Tuesday, 28 April 2015

Q1 physical gold demand down 9 pct on slower Chinese buying – GFMS

Otmane El Rhazi from The Bullion Desk.

The gold market suffered falls in physical, investment and central bank demand in the first quarter, Thomson Reuters GFMS said.

Overall physical demand of 990 tonnes was down nine percent from 1,090 tonnes in the first three months of 2014, it said in a report on Tuesday.

Jewellery demand fell to 527 tonnes in the first quarter of 2015, a drop of almost seven percent and the lowest first-quarter figure in three years, which GFMS attributed to slower demand in price-sensitive regions.

Retail investment demand fell 17 percent to 236 tonnes while net central bank purchases fell to just 90 tonnes, a 27-percent drop.

In China, jewellery demand was down 12 percent in the first quarter at 190.9 tonnes of 24-carat material, though demand for 18-carat gold fared better, growing 20-30 percent.

GFMS attributed the drop to a combination of factors, including the attractiveness of other investments, evidenced in the 15.9-percent increase in the Shanghai Stock Composite Index over the same period.
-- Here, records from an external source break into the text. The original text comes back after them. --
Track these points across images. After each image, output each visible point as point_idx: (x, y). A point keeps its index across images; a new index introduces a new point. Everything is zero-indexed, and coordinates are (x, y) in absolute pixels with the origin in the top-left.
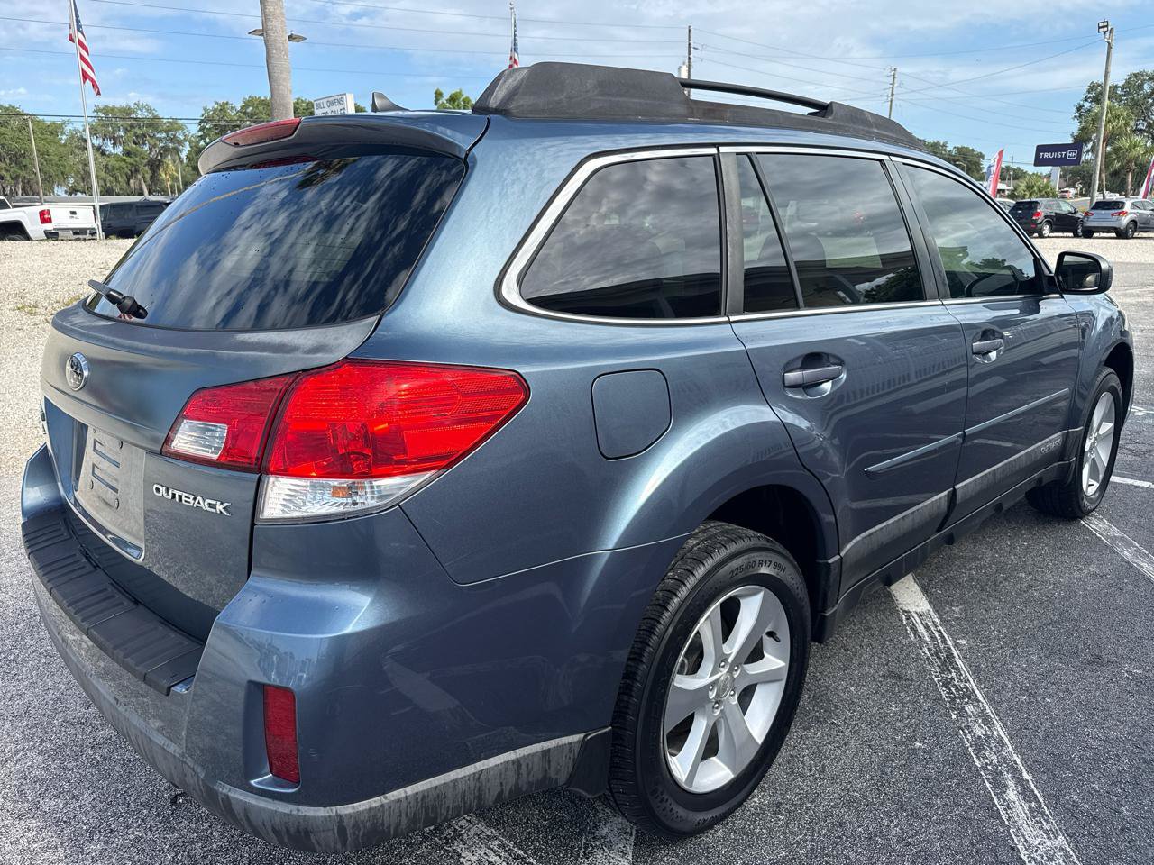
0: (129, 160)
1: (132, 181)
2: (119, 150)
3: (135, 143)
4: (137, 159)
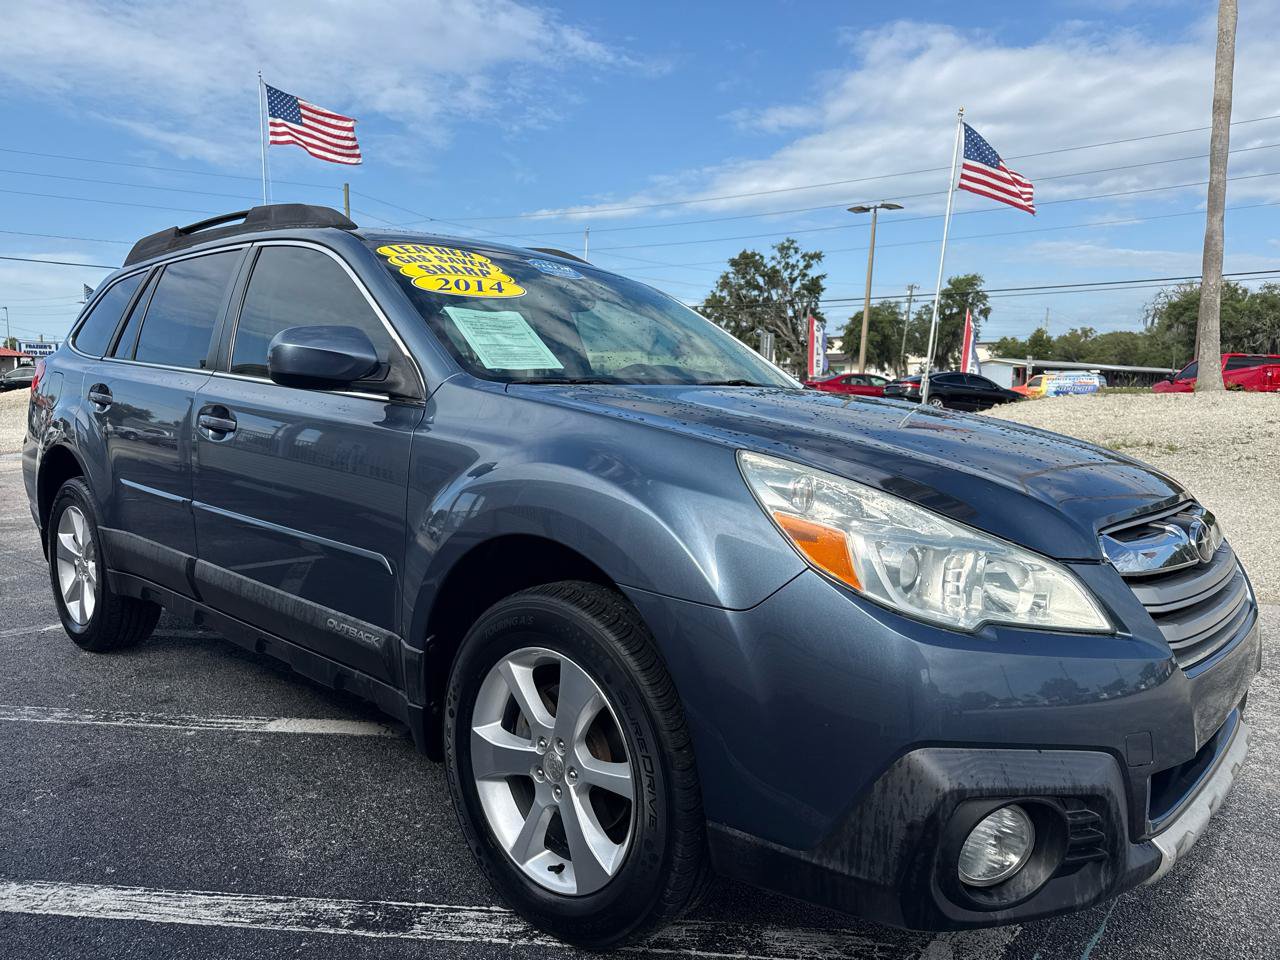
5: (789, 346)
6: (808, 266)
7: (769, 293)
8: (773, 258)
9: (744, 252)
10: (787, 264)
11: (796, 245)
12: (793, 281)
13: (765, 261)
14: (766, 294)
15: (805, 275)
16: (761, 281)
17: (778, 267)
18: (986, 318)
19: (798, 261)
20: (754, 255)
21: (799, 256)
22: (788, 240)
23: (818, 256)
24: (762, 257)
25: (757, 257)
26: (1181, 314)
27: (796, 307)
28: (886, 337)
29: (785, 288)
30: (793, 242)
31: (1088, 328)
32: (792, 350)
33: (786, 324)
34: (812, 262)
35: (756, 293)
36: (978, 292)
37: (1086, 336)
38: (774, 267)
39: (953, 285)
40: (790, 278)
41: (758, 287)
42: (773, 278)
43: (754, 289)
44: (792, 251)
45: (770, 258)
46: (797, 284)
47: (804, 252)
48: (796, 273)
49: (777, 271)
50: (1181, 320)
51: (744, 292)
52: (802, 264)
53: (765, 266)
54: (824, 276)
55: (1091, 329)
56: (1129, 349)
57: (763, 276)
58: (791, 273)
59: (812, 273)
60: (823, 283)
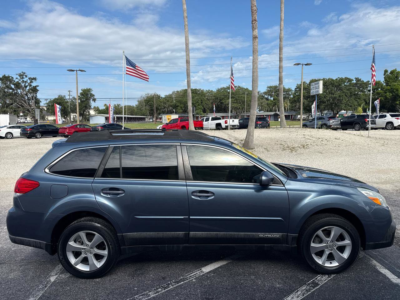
0: (274, 101)
1: (274, 108)
2: (272, 99)
3: (276, 96)
4: (276, 101)
5: (28, 110)
6: (31, 82)
7: (17, 91)
8: (17, 78)
9: (5, 75)
10: (23, 81)
11: (26, 74)
12: (26, 87)
13: (14, 79)
14: (15, 91)
15: (31, 85)
16: (13, 86)
17: (19, 82)
18: (95, 102)
19: (27, 80)
20: (9, 77)
21: (27, 78)
22: (22, 72)
23: (35, 79)
24: (13, 78)
25: (11, 78)
26: (148, 102)
27: (29, 96)
28: (65, 108)
29: (23, 90)
30: (25, 73)
31: (119, 104)
32: (30, 112)
33: (26, 103)
34: (33, 81)
35: (11, 91)
36: (91, 94)
37: (119, 106)
38: (18, 82)
39: (83, 91)
40: (25, 86)
41: (11, 88)
42: (18, 85)
43: (10, 90)
44: (24, 76)
45: (16, 78)
46: (28, 88)
47: (29, 77)
48: (27, 84)
49: (20, 83)
50: (148, 104)
51: (6, 90)
52: (29, 81)
53: (14, 81)
54: (38, 86)
55: (120, 105)
56: (133, 111)
57: (14, 85)
58: (25, 84)
59: (34, 84)
60: (37, 88)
“Chinese purchases of physical gold remained weak in the first quarter of 2015 owing to a combination of poor sentiment towards gold; more Chinese residents travelling abroad during the Spring Festival holidays; and a continuation of anti-corruption policies targeting gifting and the attractiveness of other investments,” it said.

But negative media attention in China toward gold as an investment may well had played a part in the poor performance in the first quarter, it noted.

“It will not take much to change this however and Chinese purchasers are just as likely to buy into a rally as they are once a price dip settles,” GFMS said.

In India, which vies with China as the world’s largest consumer, jewellery demand increased two percent year-on-year to 148.5 tonnes, though retail investment dropped 30.8 percent to its weakest since 2009.

GFMS expects Indian consumption to recover from the second quarter for another impressive year of total gold sales despite the negative impact of heavy rains in the first quarter.

“Globally, the gold market has been suffering over the first quarter of 2015 as a lack of firm price direction has seen many remain very cautious, especially in terms of the retail investment and investment grade jewellery side of the market,” it said.

“There have been some bright spots however and field research suggests that while many are choosing to stand on the sidelines for now there remains solid interest in the yellow metal as an asset class,” it added.

On the supply side, total supply fell to its lowest since the third quarter of 2013 at 1,032 tonnes, with scrap supply down eight percent at 283 tonnes and mine production down one percent at 729 tonnes.